LangGraph Vulnerability Chain Enables Full Server Takeover

Check Point Research has disclosed a critical vulnerability chain in LangGraph, the popular AI workflow orchestration framework, that allows attackers to achieve remote code execution on self-hosted deployments. The flaws, tracked as CVE-2025-67644 and CVE-2026-28277, chain SQL injection with unsafe msgpack deserialization to execute arbitrary commands as the application user.

TL;DR

• What happened: SQL injection + unsafe deserialization chain enables unauthenticated RCE
• Who's affected: Self-hosted LangGraph deployments using SQLite or Redis checkpointers
• Severity: Critical—full server compromise possible
• Action required: Upgrade to langgraph ≥ 1.0.10, langgraph-checkpoint-sqlite ≥ 3.0.1

How the Attack Works

The exploit progression detailed by Check Point follows a clear chain:

1. Attacker sends malicious input to the exposed get_state_history() API
2. Input reaches SQLite checkpointer's vulnerable _metadata_predicate() function
3. Unsafe f-string formatting allows SQL injection via UNION SELECT
4. Injected query returns a malicious checkpoint payload
5. Msgpack deserialization reconstructs attacker-controlled Python objects
6. Custom deserialization hooks execute os.system() commands

The vulnerability exists because LangGraph's SQLite checkpointer used f-string formatting to build SQL queries without sanitization. Once an attacker controls query results, the msgpack deserialization layer happily reconstructs any Python object—including those with malicious __reduce__ methods that execute code on instantiation.

The CVEs Involved

CVE-2025-67644 (CVSS 7.3): SQL injection in SQLite checkpointer

• Affects: langgraph-checkpoint-sqlite < 3.0.1
• Fixed: December 10, 2025

CVE-2026-28277: Unsafe msgpack deserialization

• Affects: langgraph < 1.0.10
• Fixed: March 5, 2026

CVE-2026-27022: SQL injection in Redis checkpointer

• Affects: langgraph-checkpoint-redis < 1.0.2
• Fixed: February 20, 2026

The patches were available for months before this disclosure. Organizations running outdated versions should prioritize updates.

What's at Risk

Successful exploitation gives attackers the same privileges as the LangGraph process, typically allowing:

• Access to API keys and credentials stored in environment variables or config
• Lateral movement to connected services (vector databases, LLM providers, internal APIs)
• Data exfiltration from processed documents and conversation histories
• Persistence via modified checkpoints or backdoored workflows

This follows a pattern we've seen across AI platforms—the LiteLLM vulnerabilities disclosed last week similarly chained flaws to achieve unauthenticated RCE, and Langflow's path traversal issue enabled similar server compromise.

Who's Affected

Self-hosted LangGraph deployments using SQLite or Redis checkpointers are vulnerable. The attack requires user-controllable filter input to reach the vulnerable code paths.

Not affected: LangChain's managed platform, which uses PostgreSQL backends with proper parameterized queries.

Patch Now

Update to these minimum versions:

Package	Fixed Version
langgraph	≥ 1.0.10
langgraph-checkpoint-sqlite	≥ 3.0.1
langgraph-checkpoint-redis	≥ 1.0.2

If immediate patching isn't possible, restrict network access to LangGraph endpoints and audit which users can supply filter parameters to checkpoint queries.

The Bigger Picture

AI development frameworks are becoming critical infrastructure. LangGraph, LangChain, LiteLLM, and similar tools sit at the heart of production AI systems, handling sensitive prompts, API credentials, and often customer data. Yet these frameworks frequently lack the security review rigor applied to traditional enterprise software.

The vulnerability pattern here—unsafe string formatting for SQL, pickle/msgpack deserialization without validation—would be caught by basic security tooling in mature codebases. That it survived to production suggests either insufficient security review or pressure to ship features faster than security could keep pace.

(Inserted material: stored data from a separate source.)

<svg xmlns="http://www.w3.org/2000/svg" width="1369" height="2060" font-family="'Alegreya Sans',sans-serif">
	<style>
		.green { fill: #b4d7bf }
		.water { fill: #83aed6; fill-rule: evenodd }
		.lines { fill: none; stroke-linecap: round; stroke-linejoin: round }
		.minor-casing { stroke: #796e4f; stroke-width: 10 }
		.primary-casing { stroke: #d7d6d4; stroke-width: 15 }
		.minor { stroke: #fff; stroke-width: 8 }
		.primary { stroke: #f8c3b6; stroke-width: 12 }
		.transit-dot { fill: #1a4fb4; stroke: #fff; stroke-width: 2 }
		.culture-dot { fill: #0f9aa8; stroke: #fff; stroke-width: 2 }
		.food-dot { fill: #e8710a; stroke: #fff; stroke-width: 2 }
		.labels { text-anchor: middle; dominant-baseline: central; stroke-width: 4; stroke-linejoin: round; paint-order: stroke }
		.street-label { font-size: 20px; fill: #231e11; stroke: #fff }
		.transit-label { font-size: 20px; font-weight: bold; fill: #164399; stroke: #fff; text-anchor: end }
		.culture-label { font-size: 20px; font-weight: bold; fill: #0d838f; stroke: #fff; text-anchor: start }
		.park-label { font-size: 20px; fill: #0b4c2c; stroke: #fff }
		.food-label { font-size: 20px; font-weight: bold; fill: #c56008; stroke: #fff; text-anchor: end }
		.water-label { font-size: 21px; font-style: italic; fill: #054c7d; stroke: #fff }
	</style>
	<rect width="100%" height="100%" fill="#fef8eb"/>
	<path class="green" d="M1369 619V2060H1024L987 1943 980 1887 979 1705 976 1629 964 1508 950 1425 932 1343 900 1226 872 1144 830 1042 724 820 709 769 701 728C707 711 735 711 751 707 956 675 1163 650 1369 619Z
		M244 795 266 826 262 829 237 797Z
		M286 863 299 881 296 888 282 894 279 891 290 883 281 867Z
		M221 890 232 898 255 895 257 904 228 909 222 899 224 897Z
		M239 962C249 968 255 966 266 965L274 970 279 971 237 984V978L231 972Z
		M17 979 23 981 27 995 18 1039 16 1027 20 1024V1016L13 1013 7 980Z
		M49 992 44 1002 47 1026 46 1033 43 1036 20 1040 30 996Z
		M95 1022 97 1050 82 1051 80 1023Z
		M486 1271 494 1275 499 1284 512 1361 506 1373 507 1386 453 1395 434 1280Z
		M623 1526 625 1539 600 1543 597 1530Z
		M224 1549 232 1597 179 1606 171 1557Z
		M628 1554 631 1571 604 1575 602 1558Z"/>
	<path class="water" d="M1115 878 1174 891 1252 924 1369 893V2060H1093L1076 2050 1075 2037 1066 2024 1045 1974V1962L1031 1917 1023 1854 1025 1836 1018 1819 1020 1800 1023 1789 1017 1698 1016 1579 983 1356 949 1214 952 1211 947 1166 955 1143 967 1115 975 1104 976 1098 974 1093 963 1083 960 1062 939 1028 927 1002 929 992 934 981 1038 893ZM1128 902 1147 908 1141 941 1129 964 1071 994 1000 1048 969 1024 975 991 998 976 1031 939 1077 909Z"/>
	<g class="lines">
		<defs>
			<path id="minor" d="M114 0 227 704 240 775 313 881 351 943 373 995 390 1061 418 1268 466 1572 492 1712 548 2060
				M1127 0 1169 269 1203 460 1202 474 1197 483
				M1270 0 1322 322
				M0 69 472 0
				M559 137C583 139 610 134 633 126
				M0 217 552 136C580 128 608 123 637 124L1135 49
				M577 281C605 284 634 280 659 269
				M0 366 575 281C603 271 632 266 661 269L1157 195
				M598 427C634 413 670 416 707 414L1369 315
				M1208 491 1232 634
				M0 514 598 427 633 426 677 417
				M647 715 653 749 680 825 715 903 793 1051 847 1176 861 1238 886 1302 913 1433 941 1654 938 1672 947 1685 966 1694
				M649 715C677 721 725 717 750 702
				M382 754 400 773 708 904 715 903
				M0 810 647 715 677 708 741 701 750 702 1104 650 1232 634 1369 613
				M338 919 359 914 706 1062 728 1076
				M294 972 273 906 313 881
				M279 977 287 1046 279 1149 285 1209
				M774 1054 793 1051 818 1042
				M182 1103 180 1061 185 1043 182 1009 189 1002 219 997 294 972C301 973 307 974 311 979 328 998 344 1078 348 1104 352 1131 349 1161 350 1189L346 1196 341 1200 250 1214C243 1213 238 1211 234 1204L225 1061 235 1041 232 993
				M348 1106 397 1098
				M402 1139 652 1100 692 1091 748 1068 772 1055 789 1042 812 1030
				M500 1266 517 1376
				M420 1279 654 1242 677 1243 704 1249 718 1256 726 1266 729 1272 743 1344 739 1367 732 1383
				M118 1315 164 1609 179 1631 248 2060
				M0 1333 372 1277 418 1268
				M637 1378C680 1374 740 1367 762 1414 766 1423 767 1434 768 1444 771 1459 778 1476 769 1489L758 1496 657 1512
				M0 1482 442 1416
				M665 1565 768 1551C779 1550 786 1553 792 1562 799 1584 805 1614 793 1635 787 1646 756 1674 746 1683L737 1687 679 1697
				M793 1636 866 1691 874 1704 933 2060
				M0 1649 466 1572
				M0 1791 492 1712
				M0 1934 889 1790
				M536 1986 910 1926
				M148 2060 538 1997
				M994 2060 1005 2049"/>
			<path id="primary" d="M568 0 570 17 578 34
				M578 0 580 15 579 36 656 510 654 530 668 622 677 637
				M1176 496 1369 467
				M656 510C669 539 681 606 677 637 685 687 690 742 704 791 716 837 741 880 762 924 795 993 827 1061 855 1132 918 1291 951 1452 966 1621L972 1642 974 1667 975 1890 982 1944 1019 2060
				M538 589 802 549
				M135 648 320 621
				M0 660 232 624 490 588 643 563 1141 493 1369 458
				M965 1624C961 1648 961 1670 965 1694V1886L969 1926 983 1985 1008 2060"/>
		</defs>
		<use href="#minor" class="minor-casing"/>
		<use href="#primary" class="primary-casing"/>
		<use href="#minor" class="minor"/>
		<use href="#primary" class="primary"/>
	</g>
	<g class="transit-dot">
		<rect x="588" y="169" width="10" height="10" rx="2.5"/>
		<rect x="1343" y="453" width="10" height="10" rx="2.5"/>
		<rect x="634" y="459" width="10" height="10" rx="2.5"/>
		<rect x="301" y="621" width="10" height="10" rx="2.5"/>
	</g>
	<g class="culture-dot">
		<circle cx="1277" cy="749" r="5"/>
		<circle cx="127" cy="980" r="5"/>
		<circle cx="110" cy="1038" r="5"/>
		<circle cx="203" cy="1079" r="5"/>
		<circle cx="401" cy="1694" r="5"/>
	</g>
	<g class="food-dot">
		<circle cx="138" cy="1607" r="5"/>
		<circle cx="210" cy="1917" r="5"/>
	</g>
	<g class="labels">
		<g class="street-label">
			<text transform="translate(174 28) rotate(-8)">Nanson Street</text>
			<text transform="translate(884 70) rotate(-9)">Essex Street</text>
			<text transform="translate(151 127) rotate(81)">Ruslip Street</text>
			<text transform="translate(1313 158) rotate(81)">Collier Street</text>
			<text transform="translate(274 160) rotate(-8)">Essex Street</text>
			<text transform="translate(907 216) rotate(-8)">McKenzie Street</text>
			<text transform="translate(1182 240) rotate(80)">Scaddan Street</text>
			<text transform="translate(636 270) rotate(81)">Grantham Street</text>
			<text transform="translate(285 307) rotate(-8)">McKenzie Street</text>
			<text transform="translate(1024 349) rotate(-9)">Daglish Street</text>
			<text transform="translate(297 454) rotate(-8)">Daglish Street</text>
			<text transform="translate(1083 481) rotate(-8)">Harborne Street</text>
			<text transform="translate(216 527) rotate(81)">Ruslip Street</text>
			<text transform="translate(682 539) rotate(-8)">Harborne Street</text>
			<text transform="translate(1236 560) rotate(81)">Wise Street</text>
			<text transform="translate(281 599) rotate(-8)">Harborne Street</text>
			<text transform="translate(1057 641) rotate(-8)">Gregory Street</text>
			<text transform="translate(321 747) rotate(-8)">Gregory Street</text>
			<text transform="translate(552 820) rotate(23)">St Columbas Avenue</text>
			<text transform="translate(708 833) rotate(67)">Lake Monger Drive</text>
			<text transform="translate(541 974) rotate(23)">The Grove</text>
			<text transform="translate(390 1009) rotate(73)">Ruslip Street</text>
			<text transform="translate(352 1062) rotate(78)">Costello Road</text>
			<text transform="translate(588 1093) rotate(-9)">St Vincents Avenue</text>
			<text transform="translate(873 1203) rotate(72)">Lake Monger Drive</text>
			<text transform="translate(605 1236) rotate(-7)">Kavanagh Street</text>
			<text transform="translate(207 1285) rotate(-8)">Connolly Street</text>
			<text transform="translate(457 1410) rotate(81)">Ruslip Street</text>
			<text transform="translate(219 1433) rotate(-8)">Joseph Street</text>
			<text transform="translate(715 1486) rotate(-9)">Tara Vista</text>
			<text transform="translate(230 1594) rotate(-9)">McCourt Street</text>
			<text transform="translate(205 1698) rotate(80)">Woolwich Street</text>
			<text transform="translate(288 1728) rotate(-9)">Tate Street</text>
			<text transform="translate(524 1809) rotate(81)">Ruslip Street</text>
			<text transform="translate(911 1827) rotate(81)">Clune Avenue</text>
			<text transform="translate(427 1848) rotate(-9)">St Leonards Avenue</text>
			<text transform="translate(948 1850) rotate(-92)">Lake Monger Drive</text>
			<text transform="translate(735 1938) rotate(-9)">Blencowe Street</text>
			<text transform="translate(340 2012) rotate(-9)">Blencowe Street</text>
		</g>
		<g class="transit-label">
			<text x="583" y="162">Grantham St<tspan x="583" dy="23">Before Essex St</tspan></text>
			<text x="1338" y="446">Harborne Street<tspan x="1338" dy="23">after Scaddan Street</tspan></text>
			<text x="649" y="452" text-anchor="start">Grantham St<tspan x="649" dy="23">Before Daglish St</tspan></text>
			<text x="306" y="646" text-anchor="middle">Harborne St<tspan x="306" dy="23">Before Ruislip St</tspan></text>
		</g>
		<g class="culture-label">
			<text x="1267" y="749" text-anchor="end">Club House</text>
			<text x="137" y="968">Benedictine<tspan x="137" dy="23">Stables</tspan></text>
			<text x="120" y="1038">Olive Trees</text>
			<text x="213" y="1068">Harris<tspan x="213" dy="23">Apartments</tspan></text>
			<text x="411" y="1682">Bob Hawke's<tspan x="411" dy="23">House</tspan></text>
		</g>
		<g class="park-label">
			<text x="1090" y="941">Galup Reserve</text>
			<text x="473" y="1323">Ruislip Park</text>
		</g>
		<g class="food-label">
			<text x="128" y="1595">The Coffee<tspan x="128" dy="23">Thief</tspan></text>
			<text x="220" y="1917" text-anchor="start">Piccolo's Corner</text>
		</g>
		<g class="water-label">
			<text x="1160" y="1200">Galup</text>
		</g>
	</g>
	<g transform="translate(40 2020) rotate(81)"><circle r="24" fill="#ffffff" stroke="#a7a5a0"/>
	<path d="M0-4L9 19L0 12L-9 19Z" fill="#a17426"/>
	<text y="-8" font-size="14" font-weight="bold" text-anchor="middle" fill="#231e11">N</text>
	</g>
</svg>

For organizations building on AI frameworks: treat these dependencies as critically as you would your database layer. Version pin, monitor for advisories, and assume that any user-controllable input is a potential attack vector. For deeper context on securing AI deployments, our cybersecurity books resource includes several titles covering application security fundamentals.

Frequently Asked Questions

Is my LangGraph deployment exposed to the internet?

Check whether your LangGraph endpoints are accessible beyond your internal network. The get_state_history() API is the primary attack surface. If it's only accessible from trusted services, your exposure is limited but not eliminated.

How do I know if I've been compromised?

Review checkpoint data for anomalies—specifically, look for checkpoints that contain unexpected Python objects or that weren't created through normal workflow execution. Monitor process activity for unexpected outbound connections or command execution.